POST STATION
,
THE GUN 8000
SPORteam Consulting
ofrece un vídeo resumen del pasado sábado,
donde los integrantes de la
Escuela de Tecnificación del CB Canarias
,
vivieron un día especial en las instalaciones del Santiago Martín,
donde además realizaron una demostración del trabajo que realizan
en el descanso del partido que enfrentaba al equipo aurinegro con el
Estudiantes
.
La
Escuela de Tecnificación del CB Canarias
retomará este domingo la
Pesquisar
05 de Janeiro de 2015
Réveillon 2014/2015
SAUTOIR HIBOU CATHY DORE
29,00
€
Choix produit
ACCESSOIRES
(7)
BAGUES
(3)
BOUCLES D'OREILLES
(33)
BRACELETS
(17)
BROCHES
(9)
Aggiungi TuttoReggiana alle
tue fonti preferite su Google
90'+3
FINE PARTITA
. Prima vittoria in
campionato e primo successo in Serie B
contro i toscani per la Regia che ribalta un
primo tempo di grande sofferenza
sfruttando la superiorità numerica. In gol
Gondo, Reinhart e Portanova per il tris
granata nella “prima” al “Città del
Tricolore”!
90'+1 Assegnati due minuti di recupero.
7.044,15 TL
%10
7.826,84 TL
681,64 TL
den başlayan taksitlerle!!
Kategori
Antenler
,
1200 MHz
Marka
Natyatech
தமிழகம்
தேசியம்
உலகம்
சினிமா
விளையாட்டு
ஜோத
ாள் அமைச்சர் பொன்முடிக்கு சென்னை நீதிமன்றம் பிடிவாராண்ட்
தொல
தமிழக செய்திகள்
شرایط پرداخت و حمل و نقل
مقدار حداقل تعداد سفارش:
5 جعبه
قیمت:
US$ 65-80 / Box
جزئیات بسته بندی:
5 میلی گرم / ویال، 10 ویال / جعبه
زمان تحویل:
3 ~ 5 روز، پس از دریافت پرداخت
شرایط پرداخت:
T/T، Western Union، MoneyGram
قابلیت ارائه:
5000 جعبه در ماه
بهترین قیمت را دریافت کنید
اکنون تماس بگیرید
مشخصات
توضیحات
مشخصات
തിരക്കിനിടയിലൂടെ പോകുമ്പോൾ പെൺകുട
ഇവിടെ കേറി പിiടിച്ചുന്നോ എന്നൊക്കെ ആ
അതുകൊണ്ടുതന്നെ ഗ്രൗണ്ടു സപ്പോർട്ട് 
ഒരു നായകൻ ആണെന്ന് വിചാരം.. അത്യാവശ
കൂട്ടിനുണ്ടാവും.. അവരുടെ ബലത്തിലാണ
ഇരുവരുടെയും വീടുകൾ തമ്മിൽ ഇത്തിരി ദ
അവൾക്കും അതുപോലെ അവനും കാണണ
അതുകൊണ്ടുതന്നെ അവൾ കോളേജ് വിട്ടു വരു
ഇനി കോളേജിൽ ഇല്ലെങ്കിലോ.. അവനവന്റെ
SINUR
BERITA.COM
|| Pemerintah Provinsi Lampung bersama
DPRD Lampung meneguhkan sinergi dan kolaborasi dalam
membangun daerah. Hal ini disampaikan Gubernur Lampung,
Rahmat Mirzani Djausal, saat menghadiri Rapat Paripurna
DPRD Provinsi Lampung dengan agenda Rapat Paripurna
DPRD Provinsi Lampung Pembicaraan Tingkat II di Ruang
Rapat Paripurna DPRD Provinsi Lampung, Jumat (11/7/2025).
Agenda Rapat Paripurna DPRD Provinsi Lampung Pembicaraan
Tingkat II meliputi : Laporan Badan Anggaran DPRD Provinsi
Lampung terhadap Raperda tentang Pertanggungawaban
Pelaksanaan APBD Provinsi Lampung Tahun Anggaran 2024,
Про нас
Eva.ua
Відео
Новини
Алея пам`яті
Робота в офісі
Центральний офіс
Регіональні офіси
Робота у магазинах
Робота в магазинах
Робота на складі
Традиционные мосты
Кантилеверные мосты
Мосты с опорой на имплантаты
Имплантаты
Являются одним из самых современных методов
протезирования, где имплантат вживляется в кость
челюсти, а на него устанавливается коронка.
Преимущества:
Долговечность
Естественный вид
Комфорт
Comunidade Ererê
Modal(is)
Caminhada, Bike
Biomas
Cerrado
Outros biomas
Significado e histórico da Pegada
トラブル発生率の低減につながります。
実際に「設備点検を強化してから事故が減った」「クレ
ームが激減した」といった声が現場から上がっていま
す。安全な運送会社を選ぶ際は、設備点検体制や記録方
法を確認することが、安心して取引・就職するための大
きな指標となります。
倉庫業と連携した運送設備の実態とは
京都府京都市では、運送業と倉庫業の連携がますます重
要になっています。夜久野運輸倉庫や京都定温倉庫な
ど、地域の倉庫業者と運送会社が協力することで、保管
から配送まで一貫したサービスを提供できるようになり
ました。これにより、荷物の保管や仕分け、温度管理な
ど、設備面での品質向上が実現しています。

------

• _INSTRUCTIONS FOR THE TASK_
I'd like the lines above from the one with "donde los integrantes de la" up to and including the one with "തിരക്കിനിടയിലൂടെ പോകുമ്പോൾ പെൺകുട" copied exactly, with no other lines.

• _TASK ANSWER_
donde los integrantes de la
Escuela de Tecnificación del CB Canarias
,
vivieron un día especial en las instalaciones del Santiago Martín,
donde además realizaron una demostración del trabajo que realizan
en el descanso del partido que enfrentaba al equipo aurinegro con el
Estudiantes
.
La
Escuela de Tecnificación del CB Canarias
retomará este domingo la
Pesquisar
05 de Janeiro de 2015
Réveillon 2014/2015
SAUTOIR HIBOU CATHY DORE
29,00
€
Choix produit
ACCESSOIRES
(7)
BAGUES
(3)
BOUCLES D'OREILLES
(33)
BRACELETS
(17)
BROCHES
(9)
Aggiungi TuttoReggiana alle
tue fonti preferite su Google
90'+3
FINE PARTITA
. Prima vittoria in
campionato e primo successo in Serie B
contro i toscani per la Regia che ribalta un
primo tempo di grande sofferenza
sfruttando la superiorità numerica. In gol
Gondo, Reinhart e Portanova per il tris
granata nella “prima” al “Città del
Tricolore”!
90'+1 Assegnati due minuti di recupero.
7.044,15 TL
%10
7.826,84 TL
681,64 TL
den başlayan taksitlerle!!
Kategori
Antenler
,
1200 MHz
Marka
Natyatech
தமிழகம்
தேசியம்
உலகம்
சினிமா
விளையாட்டு
ஜோத
ாள் அமைச்சர் பொன்முடிக்கு சென்னை நீதிமன்றம் பிடிவாராண்ட்
தொல
தமிழக செய்திகள்
شرایط پرداخت و حمل و نقل
مقدار حداقل تعداد سفارش:
5 جعبه
قیمت:
US$ 65-80 / Box
جزئیات بسته بندی:
5 میلی گرم / ویال، 10 ویال / جعبه
زمان تحویل:
3 ~ 5 روز، پس از دریافت پرداخت
شرایط پرداخت:
T/T، Western Union، MoneyGram
قابلیت ارائه:
5000 جعبه در ماه
بهترین قیمت را دریافت کنید
اکنون تماس بگیرید
مشخصات
توضیحات
مشخصات
തിരക്കിനിടയിലൂടെ പോകുമ്പോൾ പെൺകുട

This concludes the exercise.